Purpose: : to compare the efficacy of subconjunctival injections of ranibizumab (Lucentis) and bevacizumab (Avastin) for the treatment of corneal neovascularization in a mouse model.

Methods: : Corneal neovascularization was induced by chemical irritation in 75 mice. The animals were then divided into three equal groups as follows: treatment with a subconjunctival injection of bevacizumab (0.05mg/0.02ml); treatment with a subconjunctival injection of ranibizumab (0.002mg/0.02ml); or untreated (controls). The degree of corneal vascularization was computer-analyzed using digital photos on days 2, 4, 8, and 10 after induction of corneal injury. The level of expression of vascular endothelial growth factor (VEGF) was measured by reverse transcriptase polymerase chain reaction. The results were compared between the study groups and the controls.
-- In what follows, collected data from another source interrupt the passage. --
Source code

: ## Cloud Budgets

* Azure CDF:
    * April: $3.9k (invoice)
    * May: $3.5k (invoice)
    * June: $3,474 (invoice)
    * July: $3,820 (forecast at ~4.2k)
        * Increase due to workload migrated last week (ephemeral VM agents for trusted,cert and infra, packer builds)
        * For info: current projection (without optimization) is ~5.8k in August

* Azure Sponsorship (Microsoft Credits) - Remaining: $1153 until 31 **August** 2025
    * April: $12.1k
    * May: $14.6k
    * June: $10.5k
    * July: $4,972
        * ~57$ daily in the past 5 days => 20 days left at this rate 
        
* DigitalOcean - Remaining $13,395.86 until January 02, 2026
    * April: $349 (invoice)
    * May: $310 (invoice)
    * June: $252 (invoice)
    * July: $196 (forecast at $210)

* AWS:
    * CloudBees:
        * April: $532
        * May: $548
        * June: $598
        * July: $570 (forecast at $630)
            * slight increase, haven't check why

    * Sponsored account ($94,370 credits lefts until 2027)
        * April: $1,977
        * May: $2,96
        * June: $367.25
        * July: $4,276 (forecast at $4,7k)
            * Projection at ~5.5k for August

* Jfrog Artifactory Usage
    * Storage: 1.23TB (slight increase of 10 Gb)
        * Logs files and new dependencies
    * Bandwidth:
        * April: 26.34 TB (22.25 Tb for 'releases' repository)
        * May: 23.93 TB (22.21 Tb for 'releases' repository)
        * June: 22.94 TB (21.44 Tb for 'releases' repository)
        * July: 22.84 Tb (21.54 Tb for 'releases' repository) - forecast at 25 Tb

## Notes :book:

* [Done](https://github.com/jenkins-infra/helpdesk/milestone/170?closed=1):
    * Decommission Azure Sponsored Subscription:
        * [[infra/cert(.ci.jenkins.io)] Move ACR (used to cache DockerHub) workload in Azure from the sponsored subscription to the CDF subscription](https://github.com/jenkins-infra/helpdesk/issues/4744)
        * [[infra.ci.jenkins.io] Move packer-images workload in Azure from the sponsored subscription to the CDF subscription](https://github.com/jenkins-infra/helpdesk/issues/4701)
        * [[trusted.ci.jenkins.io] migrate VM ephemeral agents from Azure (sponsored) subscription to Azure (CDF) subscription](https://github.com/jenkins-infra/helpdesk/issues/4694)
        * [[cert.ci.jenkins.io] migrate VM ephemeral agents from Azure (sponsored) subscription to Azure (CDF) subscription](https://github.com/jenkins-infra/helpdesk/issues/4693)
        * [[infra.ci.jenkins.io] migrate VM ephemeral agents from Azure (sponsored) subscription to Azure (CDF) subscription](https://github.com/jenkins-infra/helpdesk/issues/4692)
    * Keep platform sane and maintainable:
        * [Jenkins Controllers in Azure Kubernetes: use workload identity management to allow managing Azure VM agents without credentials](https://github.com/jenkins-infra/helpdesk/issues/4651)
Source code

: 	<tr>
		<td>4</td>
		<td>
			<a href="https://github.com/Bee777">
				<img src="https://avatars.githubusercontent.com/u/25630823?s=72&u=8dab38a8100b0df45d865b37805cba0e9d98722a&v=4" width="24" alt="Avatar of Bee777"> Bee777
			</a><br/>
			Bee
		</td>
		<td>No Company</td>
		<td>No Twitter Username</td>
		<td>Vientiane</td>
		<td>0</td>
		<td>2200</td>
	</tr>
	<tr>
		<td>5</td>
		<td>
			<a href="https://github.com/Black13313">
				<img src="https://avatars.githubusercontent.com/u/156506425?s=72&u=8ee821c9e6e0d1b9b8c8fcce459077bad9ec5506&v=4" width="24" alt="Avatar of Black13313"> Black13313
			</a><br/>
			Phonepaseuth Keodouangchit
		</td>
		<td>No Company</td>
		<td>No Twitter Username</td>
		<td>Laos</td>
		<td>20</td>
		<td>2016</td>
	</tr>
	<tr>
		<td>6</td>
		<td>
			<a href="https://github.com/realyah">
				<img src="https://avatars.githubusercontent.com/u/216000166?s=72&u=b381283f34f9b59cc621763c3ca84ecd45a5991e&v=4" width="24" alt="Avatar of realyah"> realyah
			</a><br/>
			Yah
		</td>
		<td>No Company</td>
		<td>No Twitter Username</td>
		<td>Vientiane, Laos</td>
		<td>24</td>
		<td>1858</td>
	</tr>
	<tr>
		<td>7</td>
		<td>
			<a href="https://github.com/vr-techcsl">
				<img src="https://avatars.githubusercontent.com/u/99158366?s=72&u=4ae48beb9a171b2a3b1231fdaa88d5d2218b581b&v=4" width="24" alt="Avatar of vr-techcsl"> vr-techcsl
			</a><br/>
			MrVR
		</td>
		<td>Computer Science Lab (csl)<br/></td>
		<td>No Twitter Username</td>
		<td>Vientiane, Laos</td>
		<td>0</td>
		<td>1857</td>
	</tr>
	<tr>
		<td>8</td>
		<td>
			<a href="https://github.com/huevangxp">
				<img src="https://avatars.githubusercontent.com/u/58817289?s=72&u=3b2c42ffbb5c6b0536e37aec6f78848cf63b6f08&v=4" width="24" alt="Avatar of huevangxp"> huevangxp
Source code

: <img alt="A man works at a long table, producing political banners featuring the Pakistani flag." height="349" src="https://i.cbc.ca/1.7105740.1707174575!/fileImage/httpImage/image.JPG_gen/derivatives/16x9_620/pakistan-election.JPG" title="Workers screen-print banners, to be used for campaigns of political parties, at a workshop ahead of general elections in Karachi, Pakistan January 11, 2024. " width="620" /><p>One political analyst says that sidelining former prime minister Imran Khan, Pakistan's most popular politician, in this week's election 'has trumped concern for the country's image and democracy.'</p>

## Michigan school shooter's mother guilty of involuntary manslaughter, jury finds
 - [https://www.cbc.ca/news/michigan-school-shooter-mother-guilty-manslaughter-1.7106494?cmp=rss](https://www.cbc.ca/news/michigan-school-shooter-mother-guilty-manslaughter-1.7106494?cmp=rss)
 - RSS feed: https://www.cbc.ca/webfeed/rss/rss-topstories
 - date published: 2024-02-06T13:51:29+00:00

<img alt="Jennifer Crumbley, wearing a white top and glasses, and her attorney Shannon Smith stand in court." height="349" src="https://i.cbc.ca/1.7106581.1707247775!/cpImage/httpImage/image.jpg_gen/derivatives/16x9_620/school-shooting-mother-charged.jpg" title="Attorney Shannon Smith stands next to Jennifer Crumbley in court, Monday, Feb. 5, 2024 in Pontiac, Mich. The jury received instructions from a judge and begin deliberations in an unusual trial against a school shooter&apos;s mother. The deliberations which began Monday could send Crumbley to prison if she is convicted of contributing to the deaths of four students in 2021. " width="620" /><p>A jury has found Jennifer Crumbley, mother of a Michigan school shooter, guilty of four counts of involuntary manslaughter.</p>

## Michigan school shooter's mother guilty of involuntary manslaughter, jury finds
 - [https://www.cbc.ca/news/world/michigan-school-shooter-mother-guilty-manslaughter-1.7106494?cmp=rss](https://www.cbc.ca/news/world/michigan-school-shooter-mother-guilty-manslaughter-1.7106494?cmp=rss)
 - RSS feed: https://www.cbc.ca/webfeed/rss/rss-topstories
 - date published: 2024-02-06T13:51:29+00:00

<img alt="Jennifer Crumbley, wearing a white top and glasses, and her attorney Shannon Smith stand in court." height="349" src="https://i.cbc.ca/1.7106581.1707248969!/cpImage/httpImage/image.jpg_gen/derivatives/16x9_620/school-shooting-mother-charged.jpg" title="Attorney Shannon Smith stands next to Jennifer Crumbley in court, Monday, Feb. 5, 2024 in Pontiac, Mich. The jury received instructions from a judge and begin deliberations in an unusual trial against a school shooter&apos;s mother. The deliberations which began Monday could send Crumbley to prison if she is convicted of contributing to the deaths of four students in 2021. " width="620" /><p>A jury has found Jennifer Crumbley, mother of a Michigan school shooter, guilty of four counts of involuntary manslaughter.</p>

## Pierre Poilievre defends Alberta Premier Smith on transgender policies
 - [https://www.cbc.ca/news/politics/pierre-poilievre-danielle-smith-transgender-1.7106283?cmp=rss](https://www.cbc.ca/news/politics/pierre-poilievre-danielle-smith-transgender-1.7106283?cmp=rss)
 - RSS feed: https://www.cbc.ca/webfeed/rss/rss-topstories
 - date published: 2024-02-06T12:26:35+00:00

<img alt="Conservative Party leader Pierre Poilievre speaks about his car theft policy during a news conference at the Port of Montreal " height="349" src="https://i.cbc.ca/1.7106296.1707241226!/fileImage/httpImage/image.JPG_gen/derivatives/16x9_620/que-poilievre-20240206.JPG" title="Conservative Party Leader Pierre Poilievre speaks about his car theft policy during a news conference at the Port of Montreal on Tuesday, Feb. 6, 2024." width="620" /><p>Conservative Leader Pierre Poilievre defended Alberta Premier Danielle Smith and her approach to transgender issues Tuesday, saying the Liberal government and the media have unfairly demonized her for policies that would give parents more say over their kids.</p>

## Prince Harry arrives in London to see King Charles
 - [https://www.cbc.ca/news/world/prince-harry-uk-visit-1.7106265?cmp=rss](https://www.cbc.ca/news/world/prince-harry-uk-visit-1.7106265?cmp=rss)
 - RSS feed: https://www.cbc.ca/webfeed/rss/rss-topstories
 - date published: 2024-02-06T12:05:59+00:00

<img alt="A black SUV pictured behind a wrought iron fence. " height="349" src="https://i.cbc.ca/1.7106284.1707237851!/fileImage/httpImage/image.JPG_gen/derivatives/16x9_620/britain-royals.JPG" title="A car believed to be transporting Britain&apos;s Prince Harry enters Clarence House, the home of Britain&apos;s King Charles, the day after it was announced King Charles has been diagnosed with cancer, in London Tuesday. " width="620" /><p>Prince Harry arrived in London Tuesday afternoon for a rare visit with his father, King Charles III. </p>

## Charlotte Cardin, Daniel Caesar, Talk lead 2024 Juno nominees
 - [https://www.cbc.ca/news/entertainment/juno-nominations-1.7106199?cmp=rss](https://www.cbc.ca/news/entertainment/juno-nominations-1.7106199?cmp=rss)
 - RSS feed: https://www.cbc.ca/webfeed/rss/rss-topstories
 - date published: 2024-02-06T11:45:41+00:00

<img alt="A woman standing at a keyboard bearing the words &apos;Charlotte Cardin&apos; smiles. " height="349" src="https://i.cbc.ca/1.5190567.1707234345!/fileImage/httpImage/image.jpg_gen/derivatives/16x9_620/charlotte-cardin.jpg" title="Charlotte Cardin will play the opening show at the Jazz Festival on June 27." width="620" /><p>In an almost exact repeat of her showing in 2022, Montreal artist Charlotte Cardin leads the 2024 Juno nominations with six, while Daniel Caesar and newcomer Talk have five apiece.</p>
Results: : The mean (SD) rates of neovascularization in the ranibizumab-treated eyes were 11% (±5.8) on day 2, 11.9% (±8.9) on day 4, 11.5% (±14.8) on day 8, and 2.3% (±3.18) on day 10 (p<0.01 for days 8 and 10 compared to control rates). Corresponding figures in the bevacizumab-treated group were 7% (±2.8), 15.7% (±6), 32.1% (±15.2), and 39.7% (±14.5). The corneal expression of VEGF was reduced in both treated groups compared to the control group, but the difference did not reach statistical significance.

Conclusions: : A single subconjunctival injection of ranibizumab appears to be even more effective than a subconjunctival injection of bevacizumab in reducing corneal vascularization in mice. The most significant results are achieved on days 8 and 10 of treatment. Anti-VEGF agents are effective in the treatment of corneal neovascularization and might be applied for a wider clinical spectrum.